Champion Communication, Collaboration and Transparency

The old saying that “management knows best” doesn’t fly anymore. RIA leaders need to be both in sync with their industry and in tune with their team.

Articulating the sightline of the firm’s journey is essential to building trust in a team. How does the view from the top look from their perspective? What are they hearing from clients? There’s no greater way to keep your team intact than to listen to their insights thereby ensuring true collaboration.

What makes the plan sustainable? Finding a way to break down the 10-year vision into bite sized goals at the one, three and five year markers, and getting buy-in in the process. Plotting those moments of measurement demonstrates the forethought and vision of the firm, and allows opportunities to level-set if things go awry.

As the expression goes, “tell them what you’re going to tell them, tell them, and then tell them what you told them.”


Avoid Hiring Brilliant Jerks

I learned the phrase ‘brilliant jerks’ long ago, and I’ve avoided hiring that personality even longer before that. Our industry is full of very smart people who can sometimes come off as arrogant and smug, but I’ve always valued the professionals that are kind and have good values above those who simply read better on paper. The mark of a good advisor is if you would trust them to give advice to your own mom or grandma.

Instead of having a colleague who is bright, but I’d never trust with my family, I’d much prefer the reverse. Simon Sinek previously shared the idea that high performers with low trust are less desirable than lower performers with high trust, and I couldn’t agree more. Our industry can sometimes buy into brilliant jerks, but if you build a firm with those people, you’ll drive out the ones who make up the heart and soul of the company.

RECORDS SHOWN:
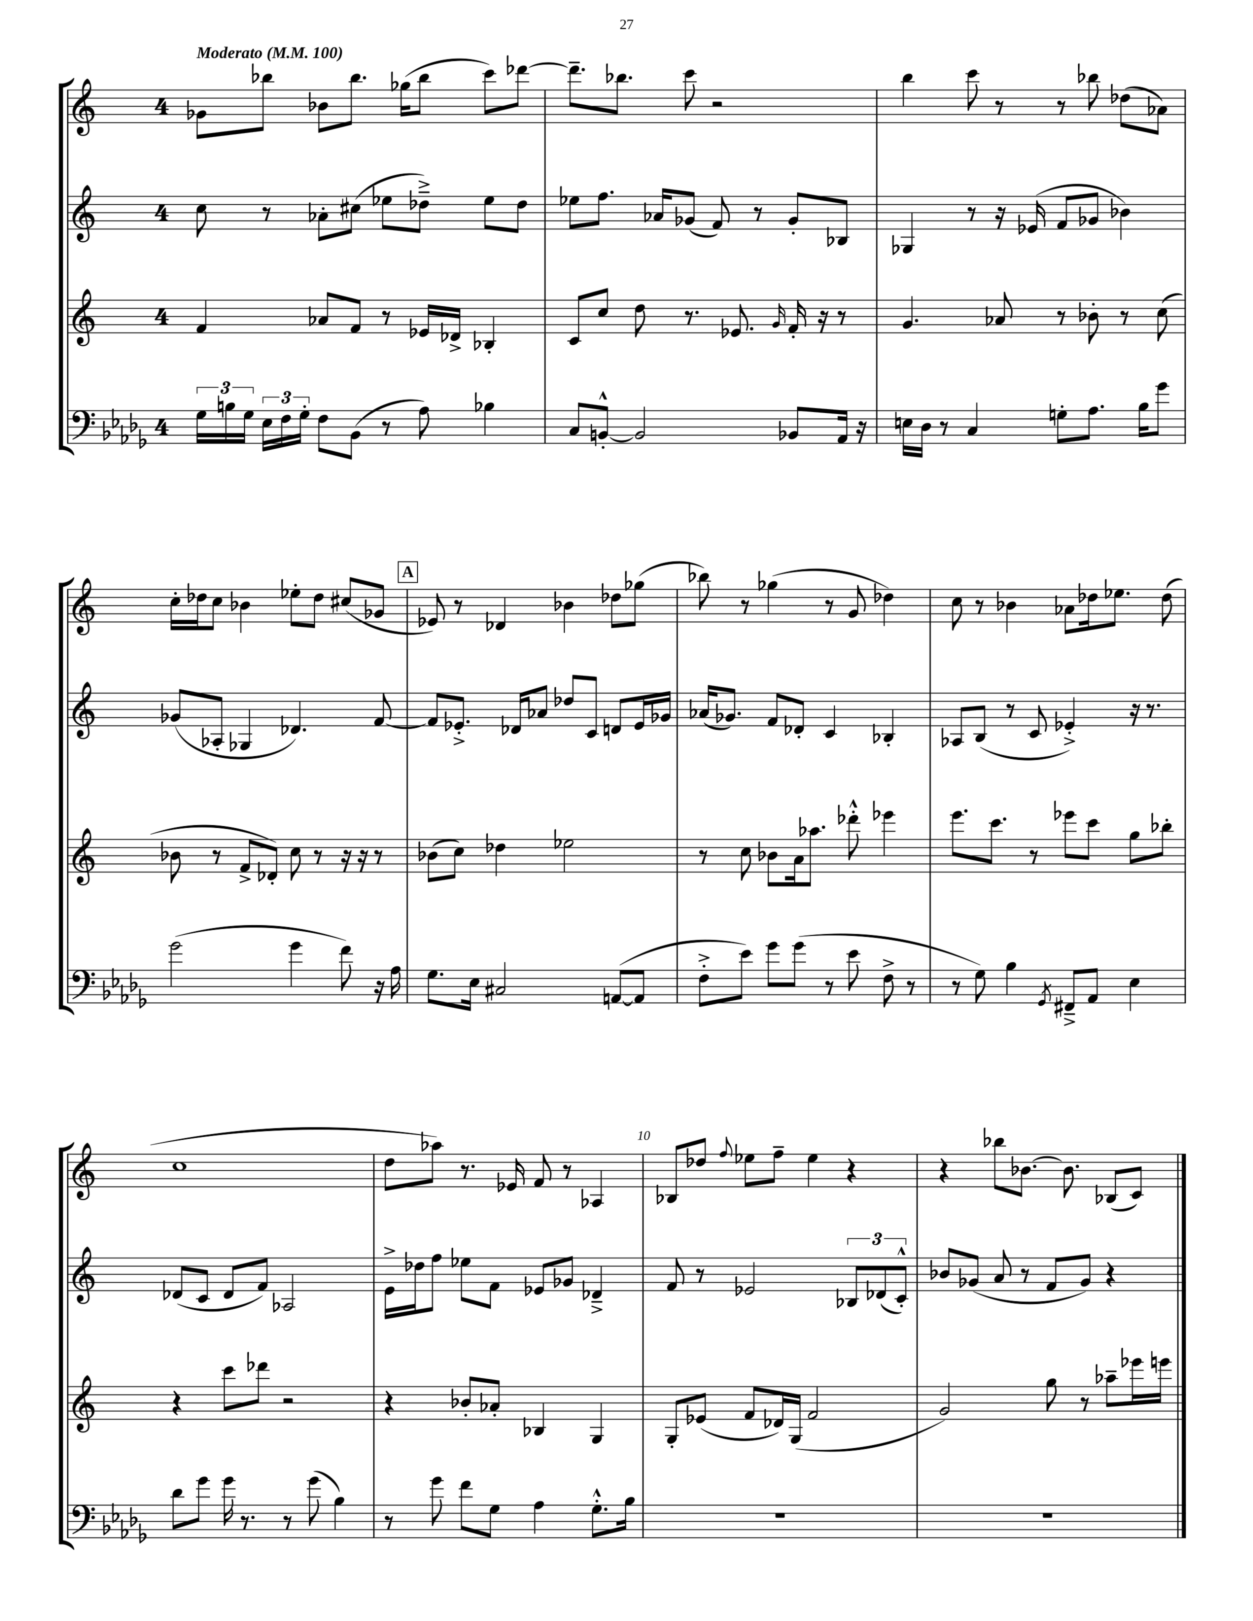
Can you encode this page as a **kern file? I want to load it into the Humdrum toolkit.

**kern	**kern	**kern	**kern
*part4	*part3	*part2	*part1
*staff4	*staff3	*staff2	*staff1
*clefF4	*clefG2	*clefG2	*clefG2
*k[b-e-a-d-g-]	*k[]	*k[]	*k[]
*M4/4	*M4/4	*M4/4	*M4/4
*MM100	*MM100	*MM100	*MM100
=1	=1	=1	=1
!	!	!	!LO:TX:a:B:t=Moderato
24G-\LL	4f/	8cc\	8g-X\L
24Bn\	.	.	.
24G-\JJ	.	.	.
24E-\LL	.	8r	8bb-X\J
24F\	.	.	.
24G-'\JJ	.	.	.
8F\L	8a-X/L	8a-X'\L	8b-X\L
(8BB-\J	8f/J	(8cc#X\J	8.bb-\J
8r	8r	8ee-X\L	.
.	.	.	(16gg-X\KL
8A-\)	16e-X/LL	8dd-X~^\J)	8bb-\J
.	16d-X^/JJ	.	.
4B-X\	4B-X'/	8ee-\L	8ccc\L)
.	.	8dd-\J	[8ddd-X\J
=2	=2	=2	=2
8C/L	8c/L	8ee-X\L	8.ddd-~\L]
[8BBn'^^/J	8cc/J	8.ff\J	.
.	.	.	8.bb-X\J
2BB/]	8dd\	.	.
.	.	16a-X/KL	.
.	8.r	(8g-X/J	8ccc\
.	.	8f/)	2r
.	8.e-X/	.	.
.	.	8r	.
.	16qqg/	.	.
8BB-X/L	16f'/	8g-'/L	.
.	16r	.	.
16AA-/Jk	8r	8B-X/J	.
16r	.	.	.
=3	=3	=3	=3
16En\LL	4.g/	4G-X/	4bb\
16D-\JJ	.	.	.
8r	.	.	.
4C/	.	8r	8ccc\
.	8a-X/	16r	8r
.	.	(16e-X/	.
8Gn'\L	8r	8f/L	8r
8.A-\J	8b-X'\	8g-X/J	8bb-X\
.	8r	4b-X\)	(8dd-X\L
16B-\KL	.	.	.
8g-\J	(8cc\	.	8a-X\J)
!!LO:LB:g=z
=4	=4	=4	=4
(2g-\	8b-X\	(8g-X/L	16cc'\LL
.	.	.	16dd-X\J
.	8r	8A-X'/J	8cc\J
.	8f^/L	4G-X/	4b-X\
.	8d-X'/J)	.	.
4g-\	8cc\	4.d-X/)	8ee-X'\L
.	8r	.	8dd-\J
8f\)	16r	.	(8cc#X/L
.	16r	.	.
16r	8r	[8f/	8g-X/J
16A-\	.	.	.
!!LO:REH:place=s1:t=A
=5	=5	=5	=5
8.G-\L	(8b-X\L	8f/L]	8e-X/)
.	8cc\J)	8.e-X'^/J	8r
16E-\Jk	.	.	.
2C#X/	4dd-X\	.	4d-X/
.	.	16d-X/KL	.
.	.	8a-X/J	.
.	2ee-X\	8dd-X/L	4b-X\
.	.	8c/J	.
([8AAn/L	.	8dn/L	8dd-X\L
8AA/J]	.	16e-/L	(8gg-X\J
.	.	16g-X/JJ	.
=6	=6	=6	=6
8F'^\L	8r	(16a-X/KL	8bb-X\)
.	.	8.g-X/J)	.
8e-\J)	8cc\	.	8r
8g-\L	8b-X\L	8f/L	(4gg-X\
(8g-\J	16a\k	8d-X'/J	.
.	8.aa-X\J	.	.
8r	.	4c/	8r
8e-\	8ddd-X'^^\	.	8g/
8F^\	4eee-X\	4B-X'/	4dd-X\)
8r	.	.	.
=7	=7	=7	=7
8r	8.eee\L	8A-X/L	8cc\
8G-\)	.	(8B/J	8r
.	8.ccc\J	.	.
4B-\	.	8r	4b-X\
.	8r	8c/	.
8qGG-/	.	.	.
8FF#X~^/L	8eee-X\L	4e-X'^/)	8a-X\L
8AA-/J	8ccc\J	.	16dd-X\k
.	.	.	8.ee-X\J
4E-\	8gg\L	16r	.
.	.	8.r	.
.	8bb-X'\J	.	(8dd-\
!!LO:LB:g=z
=8	=8	=8	=8
8d-\L	4r	(8d-X/L	1cc
8g-\J	.	8c/J	.
16g-\	8ccc\L	8d-/L	.
8.r	.	.	.
.	8ddd-X\J	8f/J)	.
8r	2r	2A-X/	.
(8g-\	.	.	.
4B-\)	.	.	.
=9	=9	=9	=9
8r	4r	16e^\LL	8dd\L
.	.	16dd-X\J	.
8g-\	.	8ff\J	8aa-X\J)
8f\L	8b-X'/L	8ee-X\L	8.r
8G-\J	8a-X'/J	8f\J	.
.	.	.	16e-X/
4A-\	4B-X/	8e-X/L	8f/
.	.	8g-X/J	8r
8.G-'^^\L	4G/	4d-X~^/	4A-X/
16B-\Jk	.	.	.
=10	=10	=10	=10
1r	8G'/L	8f/	8B-X/L
.	(8e-X/J	8r	8dd-X/J
.	.	.	8qqff/
.	8f/L	2e-X/	8ee-X\L
.	16d-X/L)	.	8ff~\J
.	(16G/JJ	.	.
.	2f/	.	4ee-\
.	.	12B-X/L	4r
.	.	(12d-X/	.
.	.	12c'^^/J)	.
=11	=11	=11	=11
1r	2g/)	8b-X/L	4r
.	.	(8g-X/J	.
.	.	8a/	8bb-X\L
.	.	8r	[8.b-X\J
.	8gg\	8f/L	.
.	.	.	8.b-\]
.	8r	8g-/J)	.
.	8aa-X~\L	4r	(8B-X/L
.	16eee-X\L	.	8c/J)
.	16eeen\JJ	.	.
==	==	==	==
*-	*-	*-	*-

REQUIRED TASKS:
1: According to the leadership text, what is the mark of a good advisor?
2: Count the lines of the rows that contain the string "kern", and give only the number.
The text and the rows come from unrelated sources.

RESULTS OF THE TASKS:
1: It's whether you would trust them to give advice to your own mom or grandma.

2: 2